千葉工業大学 未来ロボット技術研究センター(fuRo)は、福島第一原子力発電所原子炉建屋内への投入に向け準備を進めているレスキューロボット「Quince(クインス)」の現状を公開。大学校内での実証実験を記録した動画を通じて、2台のQuinceが連携して原発建屋の上層階を探査できる様子を披露した。原発建屋の線量マップの作成をはじめ冷温停止に向けた情報収集に役立てる。
無線LAN通信で遠隔操作するQuinceの遠距離通信の確保に向け、ツイストペアケーブルと光ファイバーケーブルによる有線区間を設ける方法に改めた(図、fuRoホームページより)。
システムは、おもに建屋内を先行して探査するQuince(先行探査Quince)と、これを支援するQuince(支援Quince)から構成され、先行探査Quinceは線量計とレーザレンジファインダー(LRF)を、支援Quinceは500mのツイストペアケーブルを収納できるケーブルドラムと無線中継器をそれぞれ搭載。支援Quinceが建屋内用無線機と接続したツイストペアケーブルを引き回しながら移動することで、先行探査Quinceの活動を支援する。
また、建屋内用無線機と建屋外用無線機とは無線LAN通信でやり取りをし、建屋外用無線機と操作卓とは光ファイバーケーブルで通信を行う。建屋外無線機はタービン建屋内に設置し、より線量の低い場所に操作卓を設置して操作すると想像される。
4月24日に発表したシステム構成では、先行探査QuinceはLRFを搭載していなかったが、6日に発表したQuince 3号機の構成にした。放射線量を計測しつつ環境情報を組み合わせた線量マップを作成する。

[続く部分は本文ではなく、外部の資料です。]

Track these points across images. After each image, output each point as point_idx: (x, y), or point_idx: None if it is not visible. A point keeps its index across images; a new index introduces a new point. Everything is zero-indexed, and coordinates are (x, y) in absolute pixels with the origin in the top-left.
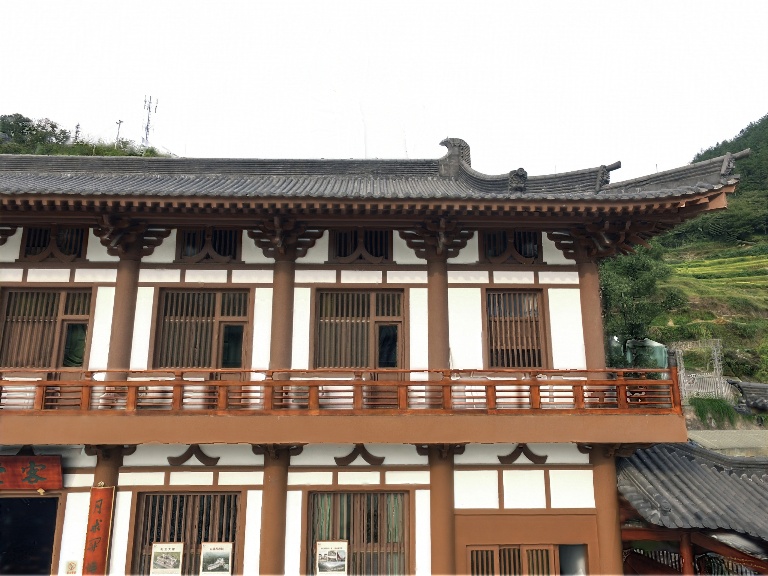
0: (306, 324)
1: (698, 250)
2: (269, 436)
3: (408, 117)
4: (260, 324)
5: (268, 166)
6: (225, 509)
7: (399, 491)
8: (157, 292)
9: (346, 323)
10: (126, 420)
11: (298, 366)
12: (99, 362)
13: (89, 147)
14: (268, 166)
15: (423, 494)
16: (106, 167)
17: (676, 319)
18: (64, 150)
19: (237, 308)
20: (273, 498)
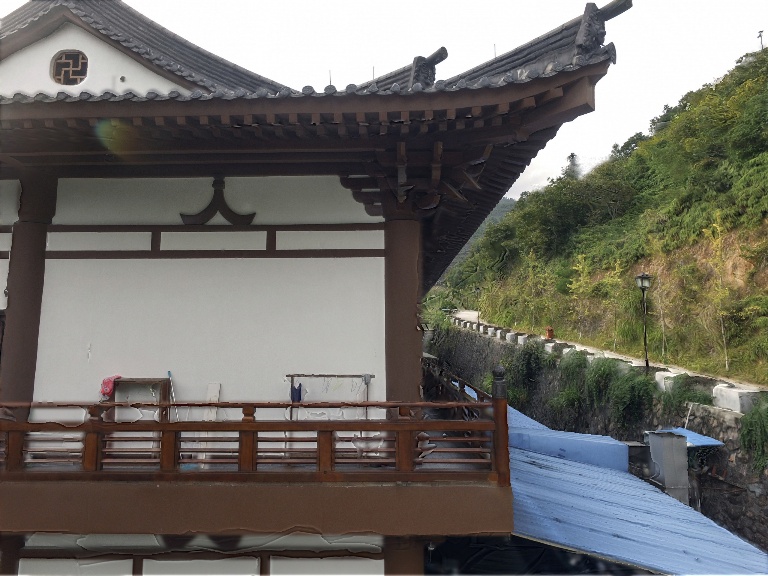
0: None
1: None
2: None
3: None
4: None
5: None
6: None
7: None
8: None
9: None
10: None
11: None
12: None
13: (692, 97)
14: None
15: None
16: None
17: None
18: None
19: None
20: None
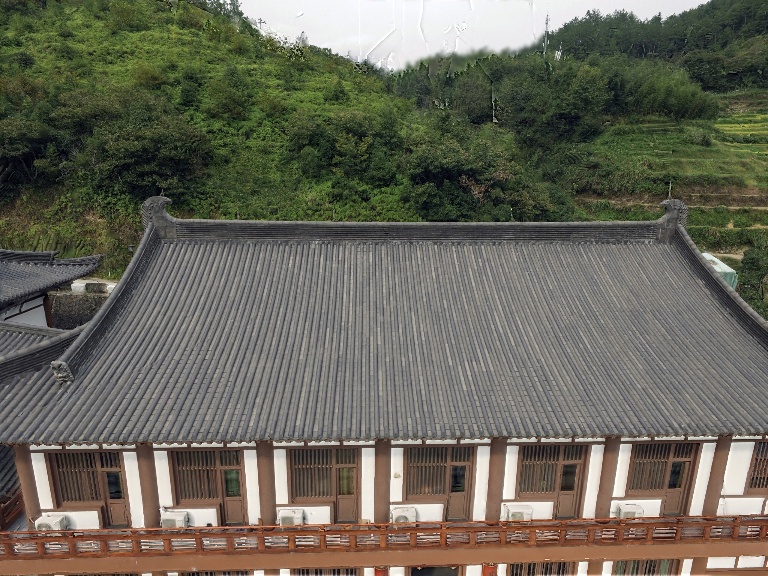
0: (626, 467)
1: (751, 99)
2: (621, 556)
3: None
4: (593, 468)
5: (499, 231)
6: (561, 569)
7: (672, 559)
8: (521, 449)
9: (650, 462)
10: (531, 550)
11: (618, 493)
12: (482, 494)
13: (116, 7)
14: (499, 231)
15: (688, 561)
16: (350, 234)
17: (735, 219)
18: (77, 1)
19: (574, 455)
20: (597, 568)
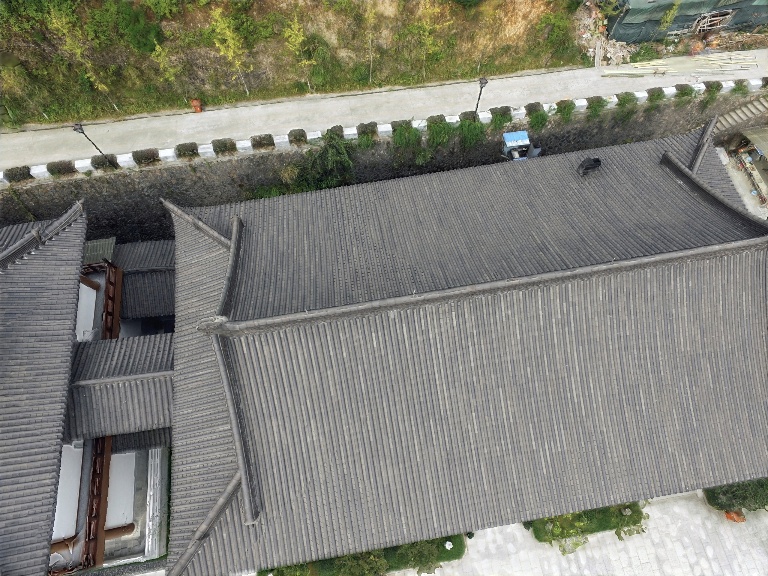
0: None
1: None
2: None
3: None
4: None
5: None
6: None
7: None
8: None
9: None
10: None
11: None
12: None
13: None
14: None
15: None
16: None
17: None
18: None
19: None
20: None
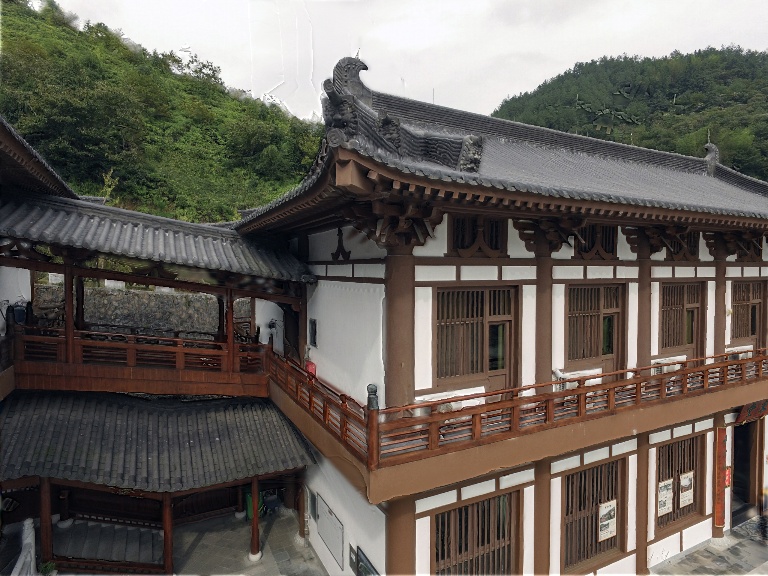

LRFが-20~90度の角度で斜めにQuinceの全周を3次元計測することで環境情報を取得しており、1台で計測できるが、バックアップ用としてもう1台を追加したと考えられる。
公開した動画は、千葉工大内での深夜の走行実験を収めており、2台のQuinceが連携して階段を踏破しつつ探査活動が行える様子を紹介。米iRobot社の「PackBot(パックボット)」ではアクセスが困難な上層階に進入できることを示した。また、24日の記者発表では東京電力の現場スタッフに向け新規に作成した操作マニュアルも公開したが、今回の改造に合わせて作成し直したものも紹介した。詳細はfuRoホームページを参照してほしい。
なお、Quinceの原発建屋内への投入については、無人化システムの投入を検討するリモートコントロール化プロジェクトチームが導入推奨をしており、4月28日には東京電力が放射線量の測定などに向け準備に入っている。ただし、放射線レベルや放射線に汚染された瓦礫の状況など時々刻々と変化する現場の状況を見ながら判断されるため、近く投入される見込みとしかいえない状況が続いている。